Saat sedang menikmati keindahan Merapi, saya berdiskusi dengan orang aneh yang baru saya jumpai hari itu. Iya, dia lusuh, pakaiannya semrawut, gerak-gerik tubuhnya sedikit mempunyai khas. Saya merasa sedang berbicara dengan diri sendiri.
“Mas, keindahan Merapi ini muncul setelah tumbal-tumbal bergelimpangan.” Ujarnya. “Dan bentangan ini adalah hasil wedhus-gembel yang mengangkat nyawa manusia tanpa dosa.”

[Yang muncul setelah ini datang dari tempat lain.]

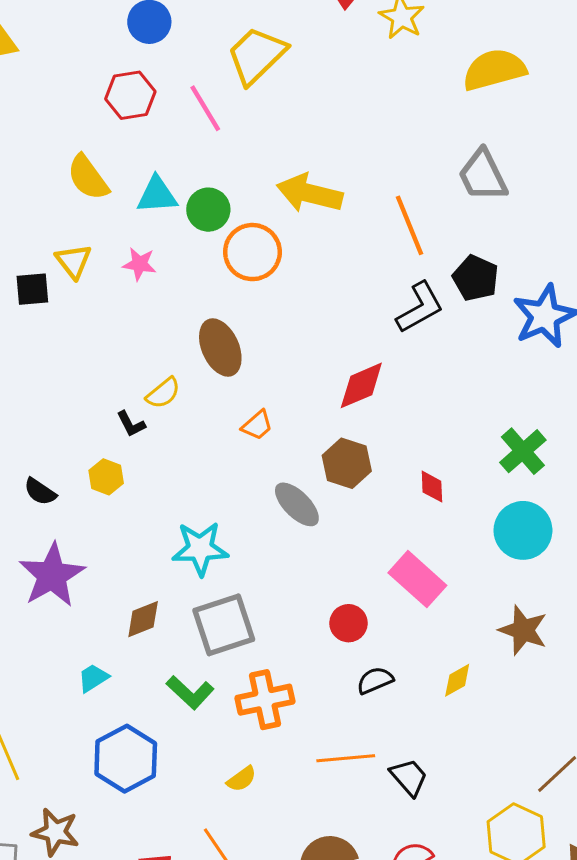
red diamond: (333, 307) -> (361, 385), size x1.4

Saya hanya sibuk mendengarkan.
“Terkadang saya agak geli Mas, kalo liat sekumpulan manusia yang mereka tidak tau bagaimana seni untuk mengungkapkan ekspresi. Mereka bergeliat dengan bahasa-bahasa lebay, dan beserabut untuk hal-hal yang mampu mendongkrak eksistensi.”
Dalam hati, saya mengiyakan.
“Saya sebenarnya tahu dan paham tentang apa yang ingin mereka tunjukkan. Tapi ya itu tadi, karena mereka tidak mampu menuangkan seni dalam paham narsisme, jadi terlihat lucu dan cocok untuk jadi bahan tawa. Lebih baik menjadi seorang yang diam, daripada banyak memunculkan wacana-wacana untuk konsumsi publik.”
Dan orang aneh itu pergi.
Dia meminta izin untuk ngising. Tapi saya tunggu hingga menjelang pulang, ia tak lagi hadir.